Figure 4 shows a low air loss support system comprising a dual air supply with the pressures in the layers controlled by pressure sensor input. Figure 5 shows a similar configuration to Figure 4 with a multiple air supply to the mattress via a plenum chamber 40.
The low air loss mattress may comprise an upper layer adjusted to the same pressure throughout and not at different pressures.
In use, the low air loss mattress is used in lieu of the standard bed mattress or alternately may be laid on top of the bed mattress, if desired. The low air loss system may be incorporated in a similar application of a cushion, pad or similar inflatable support for a patient for lying or sitting thereon.

Claims

A low air loss mattress (10) comprising an upper layer (12) of inflatable cells (11), overlying a lower layer (13) of inflatable cell(s) (11), means (25) for inflating the upper and lower layers (12,13) of cells (11), so that when inflated the upper layer (12) continuously and directly supports a patient lying thereon, the upper surface in the cells (11) having. holes for the passage of air to provide ventilation for a patient lying thereon, the lower layer (13) of cell(s) (11) inflated to a pressure always pre-set at a higher level than the pressure in the upper layer (12) and maintained at the higher pressure characterised in that, the inflation pressure in the cells (11) in the upper layer (12) is adjustable to provide different cells (A,B,C,D) at different pressures to provide optimum support to the.different parts of a body to be supported thereon.

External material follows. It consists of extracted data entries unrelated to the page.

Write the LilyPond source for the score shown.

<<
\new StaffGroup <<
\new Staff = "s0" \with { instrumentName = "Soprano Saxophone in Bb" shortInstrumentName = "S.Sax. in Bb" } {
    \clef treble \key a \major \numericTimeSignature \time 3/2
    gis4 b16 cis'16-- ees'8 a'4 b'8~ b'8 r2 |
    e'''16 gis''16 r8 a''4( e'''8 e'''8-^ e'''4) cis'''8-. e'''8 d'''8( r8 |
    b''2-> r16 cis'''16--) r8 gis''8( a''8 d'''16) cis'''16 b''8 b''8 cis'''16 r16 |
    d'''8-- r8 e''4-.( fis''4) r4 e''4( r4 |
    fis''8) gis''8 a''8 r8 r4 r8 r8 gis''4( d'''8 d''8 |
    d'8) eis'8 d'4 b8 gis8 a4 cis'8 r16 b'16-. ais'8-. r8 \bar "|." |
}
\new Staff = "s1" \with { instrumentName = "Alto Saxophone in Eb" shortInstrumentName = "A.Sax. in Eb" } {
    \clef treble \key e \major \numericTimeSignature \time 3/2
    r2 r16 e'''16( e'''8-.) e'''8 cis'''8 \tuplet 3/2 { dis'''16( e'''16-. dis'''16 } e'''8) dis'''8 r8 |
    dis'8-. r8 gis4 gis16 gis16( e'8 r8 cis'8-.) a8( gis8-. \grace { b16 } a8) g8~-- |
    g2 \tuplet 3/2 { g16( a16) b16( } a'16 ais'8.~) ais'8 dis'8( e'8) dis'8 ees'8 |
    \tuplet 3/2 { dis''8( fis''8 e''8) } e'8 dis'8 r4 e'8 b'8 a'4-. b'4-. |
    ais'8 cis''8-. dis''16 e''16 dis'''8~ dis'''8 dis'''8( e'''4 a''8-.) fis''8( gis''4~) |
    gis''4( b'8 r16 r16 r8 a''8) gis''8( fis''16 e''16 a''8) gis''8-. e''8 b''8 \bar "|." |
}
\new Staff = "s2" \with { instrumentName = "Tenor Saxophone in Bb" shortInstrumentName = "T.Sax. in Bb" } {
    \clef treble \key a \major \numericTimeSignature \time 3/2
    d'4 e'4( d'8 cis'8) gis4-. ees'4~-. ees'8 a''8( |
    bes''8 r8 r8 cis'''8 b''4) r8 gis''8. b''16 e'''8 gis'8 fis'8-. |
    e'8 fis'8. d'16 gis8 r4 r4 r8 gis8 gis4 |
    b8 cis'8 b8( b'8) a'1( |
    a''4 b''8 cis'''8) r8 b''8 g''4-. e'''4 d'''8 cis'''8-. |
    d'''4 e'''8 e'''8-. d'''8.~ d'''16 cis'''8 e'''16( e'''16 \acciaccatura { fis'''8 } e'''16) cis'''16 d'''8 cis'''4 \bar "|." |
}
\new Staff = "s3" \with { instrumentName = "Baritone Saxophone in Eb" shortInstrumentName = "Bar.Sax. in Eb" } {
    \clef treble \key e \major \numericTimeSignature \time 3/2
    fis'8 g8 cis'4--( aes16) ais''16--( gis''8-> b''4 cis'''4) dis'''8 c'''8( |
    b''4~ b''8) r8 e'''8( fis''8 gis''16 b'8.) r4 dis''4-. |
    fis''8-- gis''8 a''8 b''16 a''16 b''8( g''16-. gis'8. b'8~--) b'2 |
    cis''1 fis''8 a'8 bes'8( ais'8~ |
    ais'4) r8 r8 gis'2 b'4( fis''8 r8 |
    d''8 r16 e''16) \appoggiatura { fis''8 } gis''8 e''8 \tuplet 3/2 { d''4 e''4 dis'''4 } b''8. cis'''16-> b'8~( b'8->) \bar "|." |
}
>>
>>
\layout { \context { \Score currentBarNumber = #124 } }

A low air loss mattress (10) as claimed in claim 1, characterised in that the lower layer (13) is maintained at the higher pressure by means of a control system (26) which periodically boosts the pressure, to compensate for leakage from the system.
A method of providing an inflatable support (10) for a patient comprising the steps of providing an inflatable support (10) having an upper layer (12) of cells (11) and a lower layer (13) of cells (11), inflating both layers (12,13) to a maximum pressure, isolating the lower layer (13) at that maximum pressure and maintaining the lower layer (13) at that pressure and automatically adjusting the upper layer (12) to a pressure to provide optimum support for a patient according to the patient's weight.
A method as claimed in claim 3, characterised in that the cells (A,B,C,D) in the upper layer (12) can be automatically adjusted to different pressures respectively to provide optimum support to the different parts of a body supported thereon.